How are you separating indexes? Which field you are using?
can you share how the raw data looks like?
filebeat.inputs:
# Each - is an input. Most options can be set at the input level, so
# you can use different inputs for various configurations.
# Below are the input specific configurations.
- type: log
# Change to true to enable this input configuration.
enabled: true
input_type: log
fields:
tags: ["obapp-dotnet"]
# Paths that should be crawled and fetched. Glob based paths.
paths:
- 'C:\Program Files (x86)\ESQ SST\Logs\OBWebAPI\log.txt'
- 'C:\Program Files (x86)\ESQ SST\Logs\OBWebAPI\exceptionlog.txt'
- 'C:\Program Files (x86)\ESQ SST\Logs\IMSService\log.txt'
- 'C:\Program Files (x86)\ESQ SST\Logs\IMSService\exceptionlog.txt'
- type: log
enabled: true
input_type: log
fields:
tags: ["obapp-java"]
# Paths that should be crawled and fetched.
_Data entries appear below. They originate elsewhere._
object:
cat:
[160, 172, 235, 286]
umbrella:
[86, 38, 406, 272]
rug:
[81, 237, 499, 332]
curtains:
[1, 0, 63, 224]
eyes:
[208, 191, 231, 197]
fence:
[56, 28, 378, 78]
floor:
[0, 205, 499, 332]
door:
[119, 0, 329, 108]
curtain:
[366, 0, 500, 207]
Glob based paths.
paths:
- 'C:\Program Files (x86)\ESQ SST\DispatcherApp\logs\*.log'
- 'C:\Program Files (x86)\ESQ SST\RBACService\logs\*.log'
- 'C:\Program Files (x86)\ESQ SST\OBAPI\logs\*.log'
this is block of filebeat.yml. The two tags get created as seperate indexes.
filter {
if[fields][log_type] =="obapp-java" {
grok {
#breaks if first match good, hence false to consider second match too.
break_on_match => false
match => {
"message" => [\A%{TIMESTAMP_ISO8601:timestamp}%{SPACE}%{GREEDYDATA}%{SPACE}%{LOGLEVEL:logLevel}%{SPACE}%{GREEDYDATA}%{SPACE}%{JAVACLASS:javaClass}
]
}
}
filter {
grok {
match => ["path","%{GREEDYDATA}/%{GREEDYDATA:filename}\.log"]
}
}
}
else if [fields][log_type] == "obapp-dotnet" {
grok {
break_on_match => false
match => ["path","%{GREEDYDATA}/%{GREEDYDATA:filename}\.log"]
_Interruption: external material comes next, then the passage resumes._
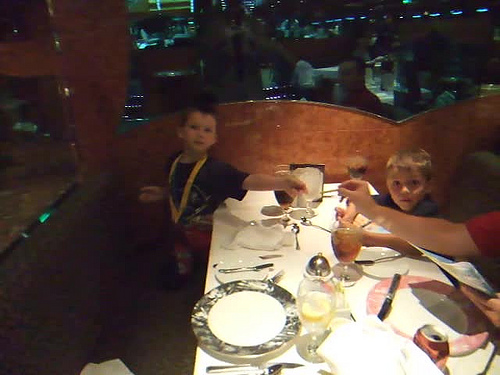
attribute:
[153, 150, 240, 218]
tee shirt — black, cotton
if [path] = "dispatcher.log" {
grok{
match => {
"message" => [ ]
}
}
else {
match => {
"message" => [\A%{TIMESTAMP_ISO8601:timestamp}%{SPACE}%{GREEDYDATA}%{SPACE}%{LOGLEVEL:logLevel}%{SPACE}%{GREEDYDATA}%{SPACE}%{JAVACLASS:javaClass}
]
}
}
}
}
}
}
````onapp-dotnet````
'C:\Program Files (x86)\ESQ SST\Logs\OBWebAPI\log.txt
27/01/2020 00:04:56 (null) INFO 10 OB.WebAPI.Business.Logic.OBWebAPIManager..ctor Entry Time - 27-01-2020 00:04:56.172
'C:\Program Files (x86)\ESQ SST\Logs\OBWebAPI\exceptionlog.txt' - \A%{TIMESTAMP_ISO8601:timestamp}%{SPACE}%{GREEDYDATA}%{SPACE}%{LOGLEVEL:logLevel}%{SPACE}%{GREEDYDATA}%{SPACE}%{JAVACLASS:javaClass}
2020-01-02 15:19:40,710: (null) ERROR: (ESQ.CrossCutting.Instrumentation.ExceptionLoggingAspectAttribute.OnException(),Ln 0): OB.WebAPI.OBWebAPI.OB.WebAPI.Contracts.v1.IMS.GetIncidentArray failed. Message:Value cannot be null.
````onapp-java````
'C:\Program Files (x86)\ESQ SST\DispatcherApp\logs\dispatcher.log
2020-01-27 03:11:21,038 [DispatcherScheduler_Worker-2] INFO o.a.c.h.HttpMethodDirector - Retrying request
'C:\Program Files (x86)\ESQ SST\RBACService\logs\rbac.log
2020-01-27 00:21:23,337 INFO [qtp2141445292-70219] org.eclipse.jetty.server.session - Session node0mppnjr4chzg1eps3zohnru4217853 already being invalidated
C:\Program Files (x86)\ESQ SST\OBAPI\logs\*.log
20191203 04:50:54.671 [main] INFO o.s.b.f.x.XmlBeanDefinitionReader - Loading XML bean definitions from class path resource [config/obapi-custom-data-config.xml]
Under first index are two file paths mentioned with a sample of log type stored in them. So with index onapp-dotnet, file path is "c:....log.txt' and the format of log in it is in next line.